(Exercise)
Scan the material below for "запах", then return each line that contains it.

(Provided information)

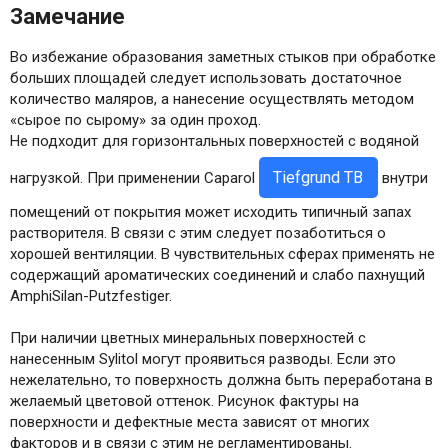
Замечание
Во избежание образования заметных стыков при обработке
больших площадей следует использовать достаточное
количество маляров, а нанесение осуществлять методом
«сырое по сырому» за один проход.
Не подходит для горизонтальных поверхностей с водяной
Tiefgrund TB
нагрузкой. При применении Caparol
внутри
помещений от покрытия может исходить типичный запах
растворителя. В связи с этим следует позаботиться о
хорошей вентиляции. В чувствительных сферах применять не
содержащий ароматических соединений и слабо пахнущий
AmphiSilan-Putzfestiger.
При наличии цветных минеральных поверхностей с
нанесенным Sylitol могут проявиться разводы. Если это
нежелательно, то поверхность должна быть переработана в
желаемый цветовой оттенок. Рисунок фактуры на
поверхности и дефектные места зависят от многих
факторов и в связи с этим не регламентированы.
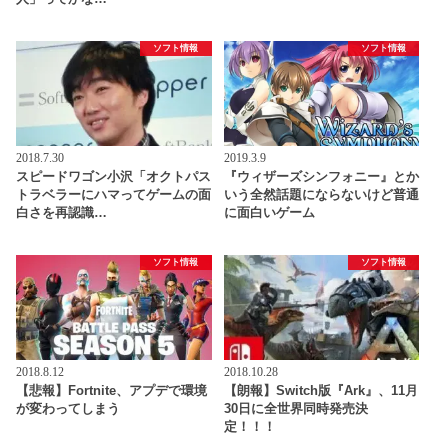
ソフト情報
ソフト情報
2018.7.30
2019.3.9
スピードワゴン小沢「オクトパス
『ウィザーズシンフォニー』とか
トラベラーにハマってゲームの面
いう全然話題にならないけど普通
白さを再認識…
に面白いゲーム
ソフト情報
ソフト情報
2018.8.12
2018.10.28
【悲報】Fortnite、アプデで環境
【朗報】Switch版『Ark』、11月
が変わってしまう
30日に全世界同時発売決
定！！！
--
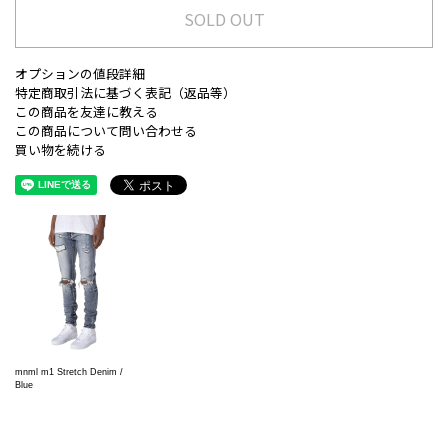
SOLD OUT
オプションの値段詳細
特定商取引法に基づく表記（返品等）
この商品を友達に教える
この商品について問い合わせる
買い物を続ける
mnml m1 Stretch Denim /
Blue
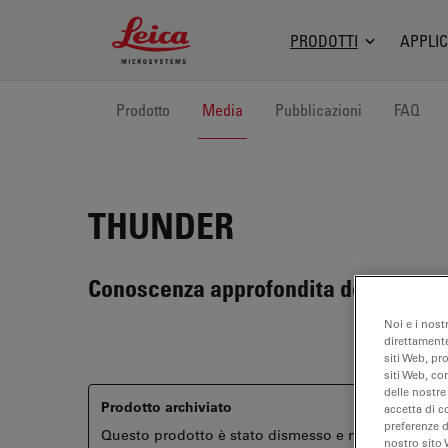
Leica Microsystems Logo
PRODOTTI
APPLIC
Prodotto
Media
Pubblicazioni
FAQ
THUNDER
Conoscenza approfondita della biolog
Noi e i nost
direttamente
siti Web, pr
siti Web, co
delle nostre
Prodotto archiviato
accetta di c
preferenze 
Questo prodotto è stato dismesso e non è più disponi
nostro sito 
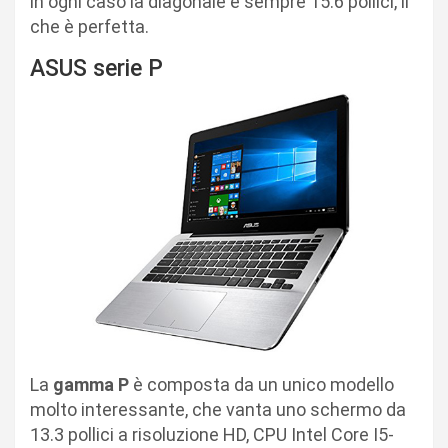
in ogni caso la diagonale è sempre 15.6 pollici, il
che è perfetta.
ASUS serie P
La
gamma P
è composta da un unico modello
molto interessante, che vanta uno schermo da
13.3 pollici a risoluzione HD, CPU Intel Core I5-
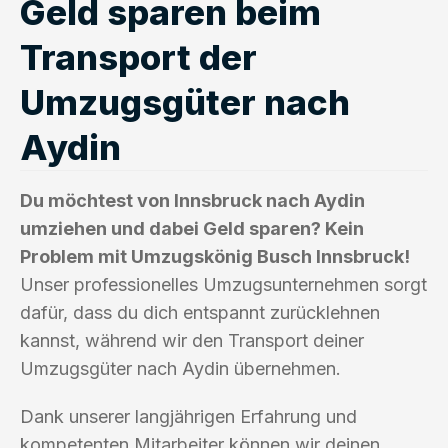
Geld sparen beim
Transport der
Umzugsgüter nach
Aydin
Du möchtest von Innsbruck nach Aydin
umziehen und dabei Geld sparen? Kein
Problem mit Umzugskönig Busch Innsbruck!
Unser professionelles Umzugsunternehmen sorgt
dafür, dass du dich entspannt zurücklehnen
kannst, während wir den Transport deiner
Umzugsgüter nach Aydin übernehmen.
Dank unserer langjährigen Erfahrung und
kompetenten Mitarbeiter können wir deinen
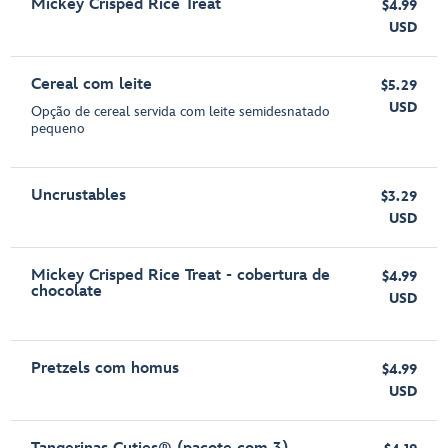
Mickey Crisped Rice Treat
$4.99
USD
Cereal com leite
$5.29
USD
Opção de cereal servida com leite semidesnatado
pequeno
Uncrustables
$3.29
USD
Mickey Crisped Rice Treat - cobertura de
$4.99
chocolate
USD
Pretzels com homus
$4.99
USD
---
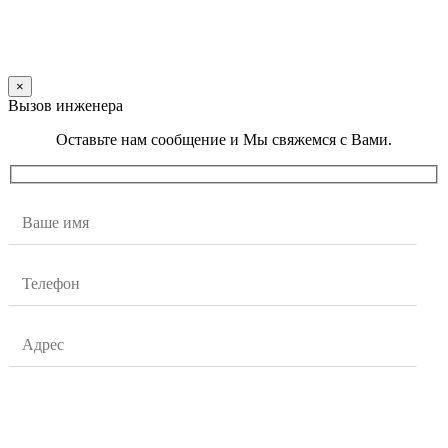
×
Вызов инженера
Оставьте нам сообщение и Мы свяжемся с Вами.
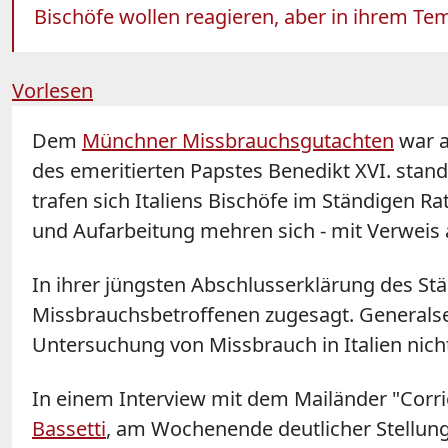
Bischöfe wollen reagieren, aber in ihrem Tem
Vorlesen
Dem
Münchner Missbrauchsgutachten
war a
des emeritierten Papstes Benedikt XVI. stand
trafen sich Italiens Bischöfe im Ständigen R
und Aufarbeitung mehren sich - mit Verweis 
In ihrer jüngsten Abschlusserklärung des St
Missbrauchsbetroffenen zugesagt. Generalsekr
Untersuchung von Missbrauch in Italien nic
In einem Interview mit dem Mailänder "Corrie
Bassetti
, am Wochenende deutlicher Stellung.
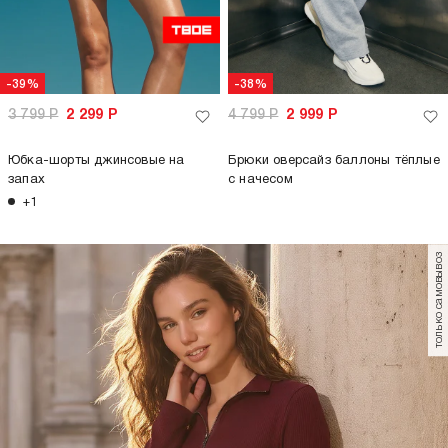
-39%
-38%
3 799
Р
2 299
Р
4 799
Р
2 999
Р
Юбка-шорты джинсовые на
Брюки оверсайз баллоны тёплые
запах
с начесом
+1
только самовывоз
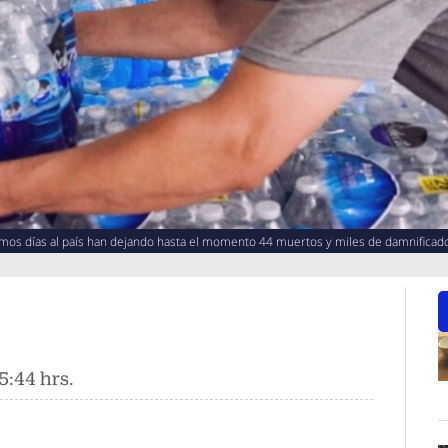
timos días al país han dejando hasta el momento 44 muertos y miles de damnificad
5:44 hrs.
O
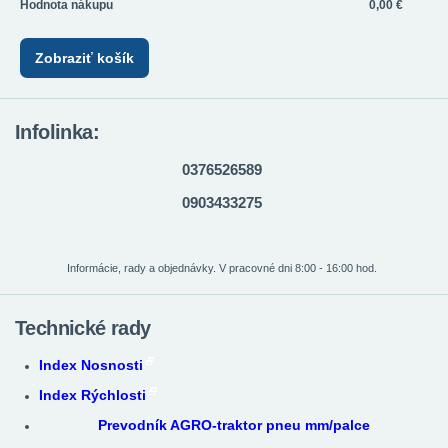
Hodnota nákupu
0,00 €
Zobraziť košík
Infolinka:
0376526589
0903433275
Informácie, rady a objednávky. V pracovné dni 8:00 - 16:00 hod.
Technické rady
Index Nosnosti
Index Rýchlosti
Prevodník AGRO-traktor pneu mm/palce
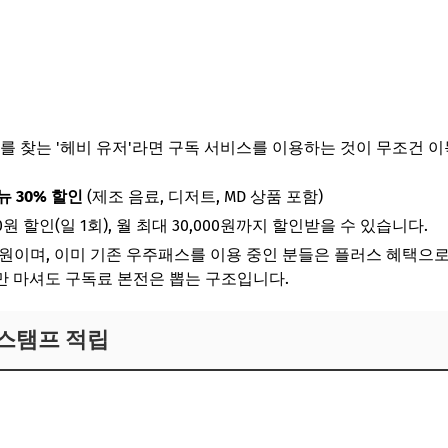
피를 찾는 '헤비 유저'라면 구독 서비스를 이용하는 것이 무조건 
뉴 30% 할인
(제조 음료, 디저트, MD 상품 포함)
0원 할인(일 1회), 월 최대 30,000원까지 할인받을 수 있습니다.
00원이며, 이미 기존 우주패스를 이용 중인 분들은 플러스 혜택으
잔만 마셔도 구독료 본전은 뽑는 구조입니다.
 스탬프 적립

(Result)
помещений от покрытия может исходить типичный запах
запах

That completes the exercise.